ABUJA (Reuters) - Nigerian President Goodluck Jonathan added billionaire businessman Aliko Dangote and the managing director of Access Bank, Aigboje Imoukhuede, to his newly formed economic management team, bringing more private sector weight to his line-up.

Former World Bank managing director Ngozi Okonjo-Iweala was sworn in as Coordinating Minister for the Economy and Minister of Finance this week, prompting the creation of a new Federal Government Economic Management Team.

Jonathan will lead the team which includes Vice President Namadi Sambo and prominent ministers across government. Okonjo-Iweala will head a 15-member implementation team that will meet every week to oversee the success of the economic committee.

Industrialist Dangote will stand out in a team made up mostly of government officials. He was ranked by Forbes as Nigeria’s richest man and his cement business is the largest listed firm on the country’s stock exchange.

“I expect the member of the economic management team to combine their individual strength to generate ideas and initiative in-line with our goals in transforming every sector of Nigerian life, particularly the economy,” Jonathan said during the inauguration of the team this week.

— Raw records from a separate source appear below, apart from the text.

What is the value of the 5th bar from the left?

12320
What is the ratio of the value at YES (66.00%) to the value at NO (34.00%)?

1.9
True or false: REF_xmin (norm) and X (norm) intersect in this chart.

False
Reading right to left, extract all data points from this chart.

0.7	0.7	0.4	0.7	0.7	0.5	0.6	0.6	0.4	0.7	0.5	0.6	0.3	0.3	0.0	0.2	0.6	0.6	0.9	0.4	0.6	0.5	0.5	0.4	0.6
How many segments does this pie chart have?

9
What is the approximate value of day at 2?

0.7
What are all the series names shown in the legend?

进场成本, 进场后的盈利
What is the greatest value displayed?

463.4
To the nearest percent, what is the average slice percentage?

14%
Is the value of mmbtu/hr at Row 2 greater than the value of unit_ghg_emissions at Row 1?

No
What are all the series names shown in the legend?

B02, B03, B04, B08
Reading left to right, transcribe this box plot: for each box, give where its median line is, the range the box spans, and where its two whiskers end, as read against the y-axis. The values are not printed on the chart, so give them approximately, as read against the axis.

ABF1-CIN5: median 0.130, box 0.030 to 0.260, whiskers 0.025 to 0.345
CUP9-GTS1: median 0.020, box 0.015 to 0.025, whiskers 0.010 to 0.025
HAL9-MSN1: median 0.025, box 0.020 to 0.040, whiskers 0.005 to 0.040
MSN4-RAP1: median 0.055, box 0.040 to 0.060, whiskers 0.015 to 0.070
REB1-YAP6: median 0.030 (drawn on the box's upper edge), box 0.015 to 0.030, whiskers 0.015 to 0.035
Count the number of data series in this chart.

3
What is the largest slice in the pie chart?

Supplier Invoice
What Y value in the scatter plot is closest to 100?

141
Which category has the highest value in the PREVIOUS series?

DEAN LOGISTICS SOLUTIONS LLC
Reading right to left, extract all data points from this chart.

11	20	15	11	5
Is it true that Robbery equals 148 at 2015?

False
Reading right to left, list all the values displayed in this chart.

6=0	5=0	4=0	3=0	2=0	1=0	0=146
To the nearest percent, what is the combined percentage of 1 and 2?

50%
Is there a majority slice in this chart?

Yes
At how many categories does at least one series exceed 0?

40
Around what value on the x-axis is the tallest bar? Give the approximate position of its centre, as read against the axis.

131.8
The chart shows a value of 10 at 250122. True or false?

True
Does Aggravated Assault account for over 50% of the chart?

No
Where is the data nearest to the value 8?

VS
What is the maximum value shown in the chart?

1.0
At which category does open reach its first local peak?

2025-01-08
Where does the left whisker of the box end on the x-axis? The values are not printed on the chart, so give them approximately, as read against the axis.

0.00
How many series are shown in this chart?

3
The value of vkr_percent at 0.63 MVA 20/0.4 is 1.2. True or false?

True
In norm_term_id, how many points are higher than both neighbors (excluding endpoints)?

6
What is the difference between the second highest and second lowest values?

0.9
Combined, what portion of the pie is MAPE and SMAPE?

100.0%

Okonjo-Iweala negotiated hard before leaving the World Bank and the change in the structure of managing Africa’s third-largest economy will give her much more influence than her predecessor Olusegun Aganga was able to exert.

In a sign of her intent to lead the reform agenda in Africa’s most populous nation, she made a presentation at a meeting of the economic team on Friday entitled: “Transforming Nigeria/Creating Jobs - A Short to Medium Term Agenda”.

Okonjo-Iweala stepped on some toes when she held the finance minister position between 2003 and 2006 and investors are watching closely to see how she operates alongside fellow ministers and reform heavyweights like Central Bank Governor Lamido Sanusi.

Nigeria faces a long list of hurdles, not least opaque government spending, rampant corruption, import dependence, and the need to tame double-digit inflation while creating jobs and building infrastructure.